SQLite Forum

Count distinct and window function
Login

Count distinct and window function

(1) By anonymous on 2021-09-18 23:29:34 [source]

Help with window function

I am trying to count the number of distinct patients so far for any given day.

Here is a simplified example of what I am trying to achieve:

create table visit(datestring,timestring,patient);

insert into visit(datestring,timestring,patient) values ('2021-09-01','09:00','A');

insert into visit(datestring,timestring,patient) values ('2021-09-01','12:00','A');

insert into visit(datestring,timestring,patient) values ('2021-09-01','10:00','B');

insert into visit(datestring,timestring,patient) values ('2021-09-01','11:00','B');

insert into visit(datestring,timestring,patient) values ('2021-09-02','09:00','D');

insert into visit(datestring,timestring,patient) values ('2021-09-02','12:00','C');

insert into visit(datestring,timestring,patient) values ('2021-09-02','10:00','B');

insert into visit(datestring,timestring,patient) values ('2021-09-02','13:00','B');

which gives:

select * from visit order by datestring,timestring;

datestring timestring patient
2021-09-01 09:00 A
2021-09-01 10:00 B
2021-09-01 11:00 B
2021-09-01 12:00 A
2021-09-02 09:00 D
2021-09-02 10:00 B
2021-09-02 12:00 C
2021-09-02 13:00 B

The closest I could go to the expected result is here:

select datestring,timestring,patient,(case when count() over (partition by datestring,patient order by timestring rows between unbounded preceding and current row) > 1 then 0 else 1 end) as distinct_count from visit order by datestring,timestring;

which gives:

datestring timestring patient distinct_count
2021-09-01 09:00 A 1
2021-09-01 10:00 B 1
2021-09-01 11:00 B 0
2021-09-01 12:00 A 0
2021-09-02 09:00 D 1
2021-09-02 10:00 B 1
2021-09-02 12:00 C 1
2021-09-02 13:00 B 0

How do I print the sum of the distinct_count over all the preceding rows which have the same datestring (including the current row)?

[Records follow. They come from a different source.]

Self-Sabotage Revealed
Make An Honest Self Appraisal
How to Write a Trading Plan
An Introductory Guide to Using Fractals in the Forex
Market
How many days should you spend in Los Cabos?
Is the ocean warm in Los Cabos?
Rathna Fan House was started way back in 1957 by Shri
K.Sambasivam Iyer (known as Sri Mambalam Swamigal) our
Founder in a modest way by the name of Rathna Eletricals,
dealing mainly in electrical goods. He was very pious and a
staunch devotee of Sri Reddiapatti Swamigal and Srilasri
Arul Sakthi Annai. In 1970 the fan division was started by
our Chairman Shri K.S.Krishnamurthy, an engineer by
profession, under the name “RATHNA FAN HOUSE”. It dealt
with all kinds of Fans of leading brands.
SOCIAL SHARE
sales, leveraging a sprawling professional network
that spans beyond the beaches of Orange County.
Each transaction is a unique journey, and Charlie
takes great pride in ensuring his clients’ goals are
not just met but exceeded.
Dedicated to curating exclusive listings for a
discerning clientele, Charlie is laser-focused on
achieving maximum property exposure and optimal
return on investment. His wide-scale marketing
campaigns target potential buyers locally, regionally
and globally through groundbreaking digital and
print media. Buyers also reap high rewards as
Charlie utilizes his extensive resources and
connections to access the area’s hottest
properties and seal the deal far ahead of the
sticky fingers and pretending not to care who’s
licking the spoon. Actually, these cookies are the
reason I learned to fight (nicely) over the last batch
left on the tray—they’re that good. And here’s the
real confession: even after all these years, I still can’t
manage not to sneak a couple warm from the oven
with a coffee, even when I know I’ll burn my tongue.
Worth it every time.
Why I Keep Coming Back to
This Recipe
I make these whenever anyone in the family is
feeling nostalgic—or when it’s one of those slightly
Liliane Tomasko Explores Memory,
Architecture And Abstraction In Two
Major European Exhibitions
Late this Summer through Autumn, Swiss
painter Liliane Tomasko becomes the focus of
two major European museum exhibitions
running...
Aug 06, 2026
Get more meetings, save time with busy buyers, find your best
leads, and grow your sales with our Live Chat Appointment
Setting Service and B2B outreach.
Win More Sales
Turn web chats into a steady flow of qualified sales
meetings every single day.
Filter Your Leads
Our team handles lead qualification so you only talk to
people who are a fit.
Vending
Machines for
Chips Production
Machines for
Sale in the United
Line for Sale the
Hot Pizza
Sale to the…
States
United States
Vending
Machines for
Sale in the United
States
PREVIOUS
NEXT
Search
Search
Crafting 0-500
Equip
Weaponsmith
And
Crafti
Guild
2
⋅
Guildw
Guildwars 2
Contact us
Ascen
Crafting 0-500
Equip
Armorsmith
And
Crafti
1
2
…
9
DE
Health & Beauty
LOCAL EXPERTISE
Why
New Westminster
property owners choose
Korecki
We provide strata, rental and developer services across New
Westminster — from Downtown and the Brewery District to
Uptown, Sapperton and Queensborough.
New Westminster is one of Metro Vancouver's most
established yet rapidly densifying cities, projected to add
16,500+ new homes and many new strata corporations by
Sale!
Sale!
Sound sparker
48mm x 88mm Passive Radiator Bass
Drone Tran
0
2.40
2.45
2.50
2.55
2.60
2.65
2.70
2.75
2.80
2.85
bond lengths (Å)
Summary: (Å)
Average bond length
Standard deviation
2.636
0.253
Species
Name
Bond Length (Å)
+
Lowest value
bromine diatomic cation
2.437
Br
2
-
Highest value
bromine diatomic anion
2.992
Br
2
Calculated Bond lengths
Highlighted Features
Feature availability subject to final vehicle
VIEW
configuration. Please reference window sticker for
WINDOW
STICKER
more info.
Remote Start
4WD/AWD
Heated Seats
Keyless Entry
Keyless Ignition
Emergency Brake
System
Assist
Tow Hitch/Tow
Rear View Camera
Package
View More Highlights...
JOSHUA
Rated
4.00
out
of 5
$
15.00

It would this:

datestring timestring patient distinct_count what_I_want
2021-09-01 09:00 A 1 1
2021-09-01 10:00 B 1 2
2021-09-01 11:00 B 0 2
2021-09-01 12:00 A 0 2
2021-09-02 09:00 D 1 1
2021-09-02 10:00 B 1 2
2021-09-02 12:00 C 1 3
2021-09-02 13:00 B 0 3

I have spent a lot of time trying to figure this out. Any help or pointer would be greatly appreciated. Thank you.